= U to vrijeme godišta =

U to vrijeme godišta (Va se vrime godišća in older sources, English: "In that time of year") is a Croatian Christmas carol. In its original form, it consists of approximately 30 stanzas, but is shortened in more recent versions to as little as 4. The song enjoys particular popularity in Dalmatia.
==History==
The basis for the first version is speculated to have been derived from a translation of an 11th-century Latin cantinela In hoc anni circulo. However, it was later proven that the text of the final redaction most likely developed from the Christmas
liturgical play and the sight of the Biblical Magi was only preserved in the glagolitic writing from the 15th century.
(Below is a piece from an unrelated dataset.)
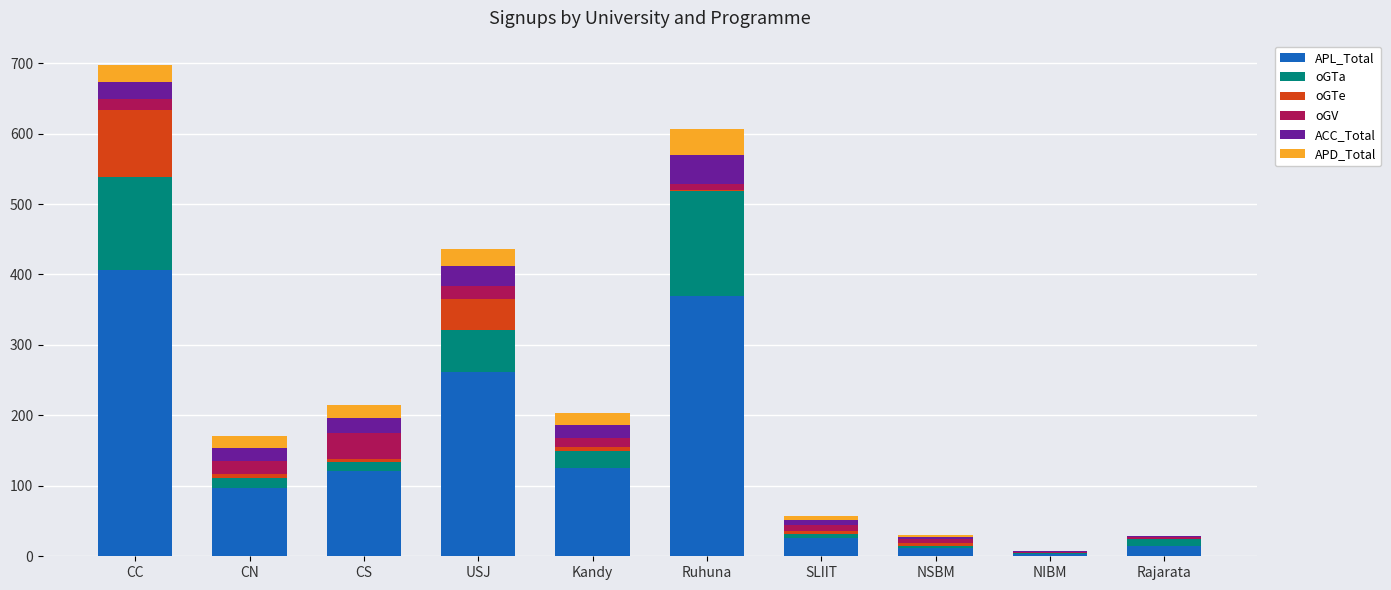

The value of APL_Total at Kandy is 126. True or false?

True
The first version of Va se vrime godišća is found in the c. 1400-1450 Glagolithic Beram missal from Istria, originally written in the scriptorium of Bartol Krbavac. It was also recorded in the 1468 Petris miscellany from the island of Krk. From there, it gradually spread to Dalmatia, and then north, to Slavonia, being recorded in Pavlinski zbornik from 1644, and Cithara octochorda (18th century).

==Lyrics==

The most recent version (Štokavian), dating from 1934:

U to vrijeme godišta
Mir se svijetu naviješta
Porođenjem Djetešca
Kom' je majka djevica.
Anđeli se javili
Rajsku pjesmu slagali
Slava Bogu pjevali
A mir ljud'ma prosili.
Djeva Sina rodila
Đavlu silu slomila
Svijetu Spasa podala
Nama majka postala.
A mi Kristu hvalimo
S anđelima pjevamo
Radi žrtve njegove
Što je za nas započe.

Cithara octochorda, 1757 (Kajkavian), printed in Zagreb:

Vu to vreme godiʃcha,
mir ʃze ʃzvetu nazveʃcha:
porogyenye Kriʃtuʃʃa,
po Devicze Marie.
Od Mayke Divoychicze,
te nebezke Kralicze:
zide dete z-vutrobe
blagoʃzlovne Marie.
Opol nochi porodi, nebo,
zemlyu preʃzveti:
kak opoldan ʃzveto be,
po porodu Marie.
Gda Bog v-jaʃzle leʃaʃʃe,
Matimuʃze klanyaʃʃe:
miloga obimaʃʃe,
à Devamu Mat' beʃʃe.
Angeli mu ʃzlusahu,
nove peʃzmi zpevahu:
milozt nyegvu proʃzahu
da bu chlovek vu raju.
Hvala Bogu viʃʃayemu,
y Gozponu naʃʃemu:
Gozponu mirovnomu,
Szinu Deve dragomu.
Vʃze na ʃszvetu ztvorenye,
vezda ima veʃzelye:
za JEʃuʃʃa rogyenye,
od prechizte Marie.
Arʃze na ʃzvet narodi,
ki moch vrasju pogubi:
greʃʃnike oʃzlobodi,
JEʃus Kriʃtus Szin Boʃy.
Komu hvala, y dika,
po vʃzem ʃzvetu velika:
nayʃze hvali y nyegva
Mayka Deva Maria, Amen.

==Melody==
There are several versions of the melody, of which the most widely used one is from Dubrovnik. Musical historians noted a similarity of this particular melody with a pastorale by Italian composer Girolamo Frescobaldi, noting the melody had outside influences, however it was subsequently dismissed as a coincidence.